I lit a cigarette and spit into the creek. "You can't just make me different and then leave," I said out loud to her. "Because I was fine before, Alaska. I was fine with just me and last words and school friends, and you can't just make me different and then die." For she had embodied the Great Perhaps—she had proved to me that it was worth it to leave behind my minor life for grander maybes, and now she was gone and with her my faith in perhaps. I could call everything the Colonel said and did "fine." I could try to pretend that I didn't care anymore, but it could never be true again. You can't just make yourself matter and then die, Alaska, because now I am irretrievably different, and I'm
sorry I let you go, yes, but you made the choice. You left me Perhapsless, stuck in your goddamned labyrinth. And now I don't even know if you chose the straight and fast way out, if you left me like this on purpose. And so I never knew you, did I? I can't remember, because I never knew.

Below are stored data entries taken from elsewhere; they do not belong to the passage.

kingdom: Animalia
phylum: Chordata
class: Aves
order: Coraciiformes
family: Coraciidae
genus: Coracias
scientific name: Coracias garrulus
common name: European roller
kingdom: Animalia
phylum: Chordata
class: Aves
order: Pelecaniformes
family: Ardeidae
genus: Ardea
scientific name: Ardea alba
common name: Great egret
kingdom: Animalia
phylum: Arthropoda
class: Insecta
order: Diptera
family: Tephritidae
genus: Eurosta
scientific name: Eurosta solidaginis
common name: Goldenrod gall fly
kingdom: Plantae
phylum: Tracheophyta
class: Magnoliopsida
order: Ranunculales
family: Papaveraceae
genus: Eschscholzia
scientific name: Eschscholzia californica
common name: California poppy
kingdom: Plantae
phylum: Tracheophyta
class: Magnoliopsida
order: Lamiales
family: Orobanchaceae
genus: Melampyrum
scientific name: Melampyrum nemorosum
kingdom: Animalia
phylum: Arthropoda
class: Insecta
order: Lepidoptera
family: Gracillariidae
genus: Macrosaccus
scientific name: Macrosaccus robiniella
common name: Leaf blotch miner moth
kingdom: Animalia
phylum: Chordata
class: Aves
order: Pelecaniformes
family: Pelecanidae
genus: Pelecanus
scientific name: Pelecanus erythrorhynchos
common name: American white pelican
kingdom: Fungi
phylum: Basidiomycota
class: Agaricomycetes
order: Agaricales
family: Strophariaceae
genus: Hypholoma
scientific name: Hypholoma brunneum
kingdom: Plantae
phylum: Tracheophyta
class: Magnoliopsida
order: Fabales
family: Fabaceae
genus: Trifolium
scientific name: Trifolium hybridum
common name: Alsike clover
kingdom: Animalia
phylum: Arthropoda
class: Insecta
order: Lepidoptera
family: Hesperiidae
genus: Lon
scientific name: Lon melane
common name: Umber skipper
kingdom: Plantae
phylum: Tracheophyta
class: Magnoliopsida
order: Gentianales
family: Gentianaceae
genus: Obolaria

And as I stood up to walk home and make my peace with the Colonel, I tried to imagine her in that chair, but I could not remember whether she crossed her legs. I could still see her smiling at me with half of Mona Lisa's smirk, but couldn't picture her hands well enough to see her holding a cigarette. I needed, I decided, to really know her, because I needed more to remember. Before I could begin the shameful process of forgetting the how and the why of her living and dying, I needed to learn it: How. Why. When. Where. What.